Be prepared to try something new! Many embedded developers are getting too used to a single IDE or a single family of devices, even thinking that is the only “canonical” way of embedded development. When staring a new project, please do some research on the devices that you have not tried but may be more suitable. When your vendor releases a completely new SDK or IDE, be free to try them.

Do a practical problem without copying and pasting code. Practical work is not a designed puzzle. It often involves complexity, but not tricky shortcuts. You won’t need overly clever hacks or reliance on coincidental solutions. Instead, rely on general knowledge and experience to choose the most appropriate approach, along with an intuitive sense of what tools and methods can achieve. If you are only happy with designed problems, you can be helpless when you are facing the real world. If you just copy and paste code, you will only know that you have done it, but will not understand how you have done it.

License

All the source code is licensed under Mulan PSL 2.0. All the documentations are licensed under Creative Commons 4.0 BY-NC-SA.

Contributing

Contributions are welcomed! The preferred way to contribute is by submitting pull requests. You can also open issues to report bugs or suggest improvements. Pull requests are accepted on GitLink, Gitee, and GitHub, with GitLink being the preferred platform. Please note that pull requests submitted via GitHub may receive lower priority.

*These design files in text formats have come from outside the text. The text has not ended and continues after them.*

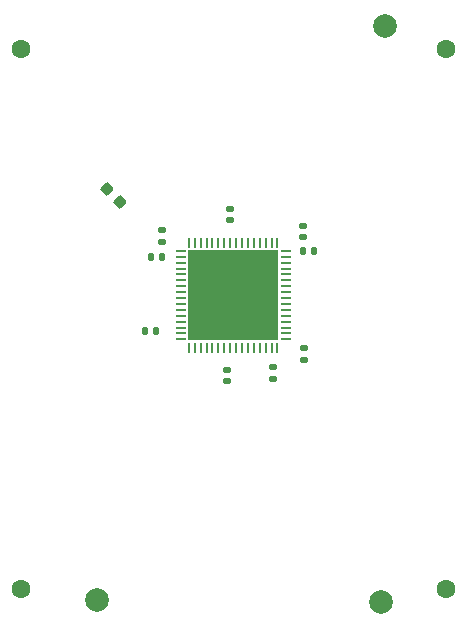
<source format=gbr>
G04 #@! TF.GenerationSoftware,KiCad,Pcbnew,8.0.1-8.0.1-1~ubuntu22.04.1*
G04 #@! TF.CreationDate,2024-03-22T15:41:05-04:00*
G04 #@! TF.ProjectId,caravel-breakout-qfn,63617261-7665-46c2-9d62-7265616b6f75,3.2*
G04 #@! TF.SameCoordinates,PX2dc6c00PY42c1d80*
G04 #@! TF.FileFunction,Soldermask,Top*
G04 #@! TF.FilePolarity,Negative*
%FSLAX46Y46*%
G04 Gerber Fmt 4.6, Leading zero omitted, Abs format (unit mm)*
G04 Created by KiCad (PCBNEW 8.0.1-8.0.1-1~ubuntu22.04.1) date 2024-03-22 15:41:05*
%MOMM*%
%LPD*%
G01*
G04 APERTURE LIST*
G04 Aperture macros list*
%AMRoundRect*
0 Rectangle with rounded corners*
0 $1 Rounding radius*
0 $2 $3 $4 $5 $6 $7 $8 $9 X,Y pos of 4 corners*
0 Add a 4 corners polygon primitive as box body*
4,1,4,$2,$3,$4,$5,$6,$7,$8,$9,$2,$3,0*
0 Add four circle primitives for the rounded corners*
1,1,$1+$1,$2,$3*
1,1,$1+$1,$4,$5*
1,1,$1+$1,$6,$7*
1,1,$1+$1,$8,$9*
0 Add four rect primitives between the rounded corners*
20,1,$1+$1,$2,$3,$4,$5,0*
20,1,$1+$1,$4,$5,$6,$7,0*
20,1,$1+$1,$6,$7,$8,$9,0*
20,1,$1+$1,$8,$9,$2,$3,0*%
G04 Aperture macros list end*
%ADD10C,2.000000*%
%ADD11C,1.600000*%
%ADD12RoundRect,0.140000X0.140000X0.170000X-0.140000X0.170000X-0.140000X-0.170000X0.140000X-0.170000X0*%
%ADD13RoundRect,0.140000X0.170000X-0.140000X0.170000X0.140000X-0.170000X0.140000X-0.170000X-0.140000X0*%
%ADD14RoundRect,0.140000X-0.170000X0.140000X-0.170000X-0.140000X0.170000X-0.140000X0.170000X0.140000X0*%
%ADD15RoundRect,0.140000X-0.140000X-0.170000X0.140000X-0.170000X0.140000X0.170000X-0.140000X0.170000X0*%
%ADD16RoundRect,0.062500X-0.062500X0.362500X-0.062500X-0.362500X0.062500X-0.362500X0.062500X0.362500X0*%
%ADD17RoundRect,0.062500X-0.362500X0.062500X-0.362500X-0.062500X0.362500X-0.062500X0.362500X0.062500X0*%
%ADD18R,7.650000X7.650000*%
%ADD19RoundRect,0.225000X0.335876X0.017678X0.017678X0.335876X-0.335876X-0.017678X-0.017678X-0.335876X0*%
G04 APERTURE END LIST*
D10*
X35000000Y2000000D03*
X35350000Y50750000D03*
X11000000Y2150000D03*
D11*
X40500000Y48860000D03*
X40500000Y3140000D03*
X4500000Y48860000D03*
X4500000Y3140000D03*
D12*
X29380000Y31700000D03*
X28420000Y31700000D03*
D13*
X28500000Y22520000D03*
X28500000Y23480000D03*
D14*
X22000000Y21680000D03*
X22000000Y20720000D03*
X16500000Y33480000D03*
X16500000Y32520000D03*
D15*
X15520000Y31200000D03*
X16480000Y31200000D03*
D12*
X15980000Y25000000D03*
X15020000Y25000000D03*
D14*
X22200000Y35280000D03*
X22200000Y34320000D03*
X28400000Y33880000D03*
X28400000Y32920000D03*
X25900000Y21880000D03*
X25900000Y20920000D03*
D16*
X26250000Y32450000D03*
X25750000Y32450000D03*
X25250000Y32450000D03*
X24750000Y32450000D03*
X24250000Y32450000D03*
X23750000Y32450000D03*
X23250000Y32450000D03*
X22750000Y32450000D03*
X22250000Y32450000D03*
X21750000Y32450000D03*
X21250000Y32450000D03*
X20750000Y32450000D03*
X20250000Y32450000D03*
X19750000Y32450000D03*
X19250000Y32450000D03*
X18750000Y32450000D03*
D17*
X18050000Y31750000D03*
X18050000Y31250000D03*
X18050000Y30750000D03*
X18050000Y30250000D03*
X18050000Y29750000D03*
X18050000Y29250000D03*
X18050000Y28750000D03*
X18050000Y28250000D03*
X18050000Y27750000D03*
X18050000Y27250000D03*
X18050000Y26750000D03*
X18050000Y26250000D03*
X18050000Y25750000D03*
X18050000Y25250000D03*
X18050000Y24750000D03*
X18050000Y24250000D03*
D16*
X18750000Y23550000D03*
X19250000Y23550000D03*
X19750000Y23550000D03*
X20250000Y23550000D03*
X20750000Y23550000D03*
X21250000Y23550000D03*
X21750000Y23550000D03*
X22250000Y23550000D03*
X22750000Y23550000D03*
X23250000Y23550000D03*
X23750000Y23550000D03*
X24250000Y23550000D03*
X24750000Y23550000D03*
X25250000Y23550000D03*
X25750000Y23550000D03*
X26250000Y23550000D03*
D17*
X26950000Y24250000D03*
X26950000Y24750000D03*
X26950000Y25250000D03*
X26950000Y25750000D03*
X26950000Y26250000D03*
X26950000Y26750000D03*
X26950000Y27250000D03*
X26950000Y27750000D03*
X26950000Y28250000D03*
X26950000Y28750000D03*
X26950000Y29250000D03*
X26950000Y29750000D03*
X26950000Y30250000D03*
X26950000Y30750000D03*
X26950000Y31250000D03*
X26950000Y31750000D03*
D18*
X22500000Y28000000D03*
D19*
X12898008Y35901992D03*
X11801992Y36998008D03*
M02*

</source>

Currently, we are especially looking for contributions in the following areas:

• Adding support for more devices.
• Designing the HAL for more functionalities.
• Device tree support.
• Improvement in documentation.
• Translating the documentation into Chinese.

Contributors need to follow these guidelines:

• Be friendly, helpful and patient.
• Contributors have the copyright of their contributed content, and license the content under the same license of this repository.
• AI generated content can be accepted, but the quality needs to be guaranteed.